**REQUEST:**
From the entries, return every line where the string "Delta" shows up.

**Entries taken from a collection:**
----------------------------------------
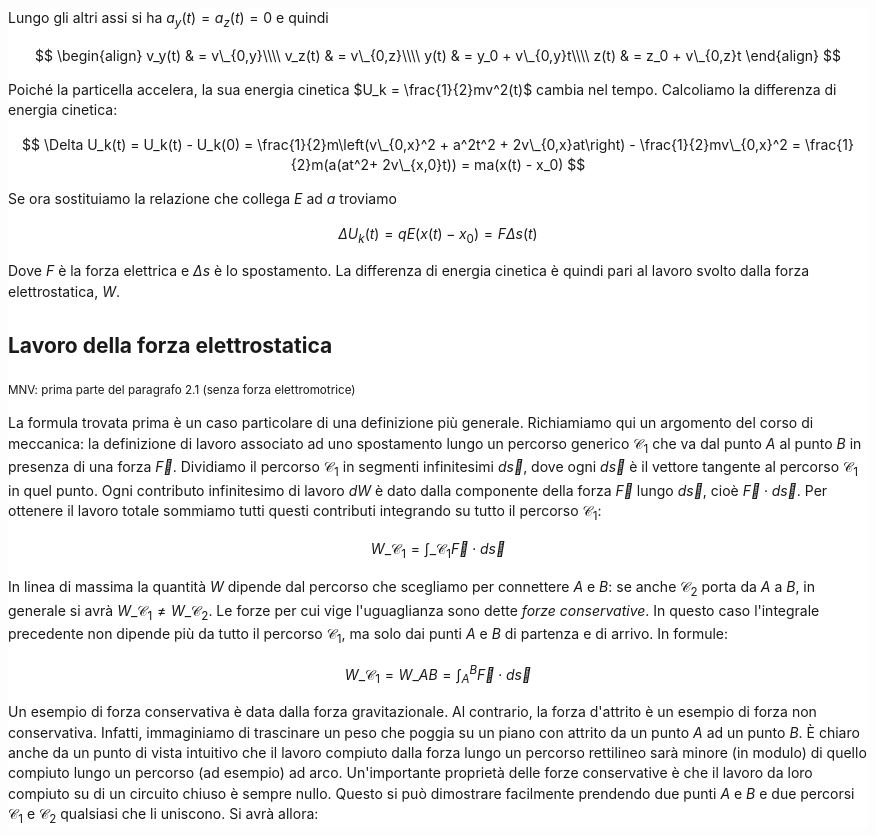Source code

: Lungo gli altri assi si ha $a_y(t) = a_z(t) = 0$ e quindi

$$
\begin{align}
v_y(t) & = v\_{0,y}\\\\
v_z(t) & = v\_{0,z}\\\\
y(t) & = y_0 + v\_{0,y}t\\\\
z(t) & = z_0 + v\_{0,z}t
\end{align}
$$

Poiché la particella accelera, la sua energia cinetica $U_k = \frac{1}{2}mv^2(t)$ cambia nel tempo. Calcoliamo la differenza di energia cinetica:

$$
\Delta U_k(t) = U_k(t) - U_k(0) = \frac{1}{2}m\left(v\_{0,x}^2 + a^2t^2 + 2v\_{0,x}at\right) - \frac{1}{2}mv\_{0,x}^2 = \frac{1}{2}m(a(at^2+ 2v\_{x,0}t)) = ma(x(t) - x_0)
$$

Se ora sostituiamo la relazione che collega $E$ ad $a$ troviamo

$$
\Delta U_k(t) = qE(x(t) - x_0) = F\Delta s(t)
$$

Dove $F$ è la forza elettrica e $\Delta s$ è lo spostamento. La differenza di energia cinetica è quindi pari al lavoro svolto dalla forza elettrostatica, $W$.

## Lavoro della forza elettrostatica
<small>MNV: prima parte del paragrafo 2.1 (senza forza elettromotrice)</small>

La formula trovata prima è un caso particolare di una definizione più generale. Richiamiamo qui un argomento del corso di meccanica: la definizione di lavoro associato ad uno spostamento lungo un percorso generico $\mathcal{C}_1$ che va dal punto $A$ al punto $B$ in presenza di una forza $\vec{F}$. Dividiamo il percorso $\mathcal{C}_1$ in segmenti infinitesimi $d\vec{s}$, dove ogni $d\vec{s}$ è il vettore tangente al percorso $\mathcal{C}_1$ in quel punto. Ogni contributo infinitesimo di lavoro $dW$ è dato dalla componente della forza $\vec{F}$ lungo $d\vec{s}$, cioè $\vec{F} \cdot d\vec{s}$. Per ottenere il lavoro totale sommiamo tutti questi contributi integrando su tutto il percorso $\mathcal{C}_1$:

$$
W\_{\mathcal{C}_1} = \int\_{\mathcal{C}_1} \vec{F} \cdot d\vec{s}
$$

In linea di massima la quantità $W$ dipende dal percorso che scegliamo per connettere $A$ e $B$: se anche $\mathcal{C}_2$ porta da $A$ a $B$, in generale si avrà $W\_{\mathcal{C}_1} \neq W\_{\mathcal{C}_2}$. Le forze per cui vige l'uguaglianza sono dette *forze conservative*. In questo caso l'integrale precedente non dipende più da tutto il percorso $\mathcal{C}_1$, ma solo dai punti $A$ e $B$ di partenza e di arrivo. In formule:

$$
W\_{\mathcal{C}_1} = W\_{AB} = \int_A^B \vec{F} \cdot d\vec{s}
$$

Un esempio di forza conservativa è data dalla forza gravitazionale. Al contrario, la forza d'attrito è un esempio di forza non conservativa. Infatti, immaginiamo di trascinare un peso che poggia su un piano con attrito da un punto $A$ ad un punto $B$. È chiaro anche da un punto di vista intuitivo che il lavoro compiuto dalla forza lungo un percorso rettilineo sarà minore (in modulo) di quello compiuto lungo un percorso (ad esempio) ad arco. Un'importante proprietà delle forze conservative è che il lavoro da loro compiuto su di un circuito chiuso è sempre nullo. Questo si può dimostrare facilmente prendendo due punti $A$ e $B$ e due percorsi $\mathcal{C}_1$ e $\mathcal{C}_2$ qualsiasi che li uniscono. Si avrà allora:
----------------------------------------
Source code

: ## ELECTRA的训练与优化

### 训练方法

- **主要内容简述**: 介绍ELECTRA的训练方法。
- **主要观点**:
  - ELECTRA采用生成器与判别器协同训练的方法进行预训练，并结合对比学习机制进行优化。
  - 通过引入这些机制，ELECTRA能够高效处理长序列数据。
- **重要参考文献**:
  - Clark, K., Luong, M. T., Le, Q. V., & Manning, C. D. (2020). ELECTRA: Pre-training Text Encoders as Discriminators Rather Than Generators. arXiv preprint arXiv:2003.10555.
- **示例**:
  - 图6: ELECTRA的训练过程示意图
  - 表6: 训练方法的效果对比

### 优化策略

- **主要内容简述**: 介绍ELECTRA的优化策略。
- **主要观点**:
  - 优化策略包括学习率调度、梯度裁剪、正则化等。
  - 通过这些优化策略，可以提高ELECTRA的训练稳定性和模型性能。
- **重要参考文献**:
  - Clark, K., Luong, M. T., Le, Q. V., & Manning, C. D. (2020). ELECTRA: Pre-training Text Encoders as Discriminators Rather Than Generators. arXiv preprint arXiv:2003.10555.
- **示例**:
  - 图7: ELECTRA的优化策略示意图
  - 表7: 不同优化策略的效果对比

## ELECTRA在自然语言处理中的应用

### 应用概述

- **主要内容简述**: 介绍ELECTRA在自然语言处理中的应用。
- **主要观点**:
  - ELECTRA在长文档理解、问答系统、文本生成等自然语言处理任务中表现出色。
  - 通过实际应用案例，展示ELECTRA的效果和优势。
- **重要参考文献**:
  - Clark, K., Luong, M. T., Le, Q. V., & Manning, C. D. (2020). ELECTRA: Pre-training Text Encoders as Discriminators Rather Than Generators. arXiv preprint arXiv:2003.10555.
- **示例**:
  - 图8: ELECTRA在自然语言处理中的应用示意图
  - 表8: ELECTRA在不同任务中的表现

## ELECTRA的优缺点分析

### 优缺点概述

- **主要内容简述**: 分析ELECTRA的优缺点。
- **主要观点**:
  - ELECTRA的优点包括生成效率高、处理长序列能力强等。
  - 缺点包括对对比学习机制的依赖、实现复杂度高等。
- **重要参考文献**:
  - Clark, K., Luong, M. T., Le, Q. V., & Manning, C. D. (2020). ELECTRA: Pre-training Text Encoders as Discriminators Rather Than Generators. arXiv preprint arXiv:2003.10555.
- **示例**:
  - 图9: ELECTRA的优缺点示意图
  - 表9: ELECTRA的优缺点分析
----------------------------------------
**COMPLETED EXERCISE:**
\Delta U_k(t) = U_k(t) - U_k(0) = \frac{1}{2}m\left(v\_{0,x}^2 + a^2t^2 + 2v\_{0,x}at\right) - \frac{1}{2}mv\_{0,x}^2 = \frac{1}{2}m(a(at^2+ 2v\_{x,0}t)) = ma(x(t) - x_0)
\Delta U_k(t) = qE(x(t) - x_0) = F\Delta s(t)
Dove $F$ è la forza elettrica e $\Delta s$ è lo spostamento. La differenza di energia cinetica è quindi pari al lavoro svolto dalla forza elettrostatica, $W$.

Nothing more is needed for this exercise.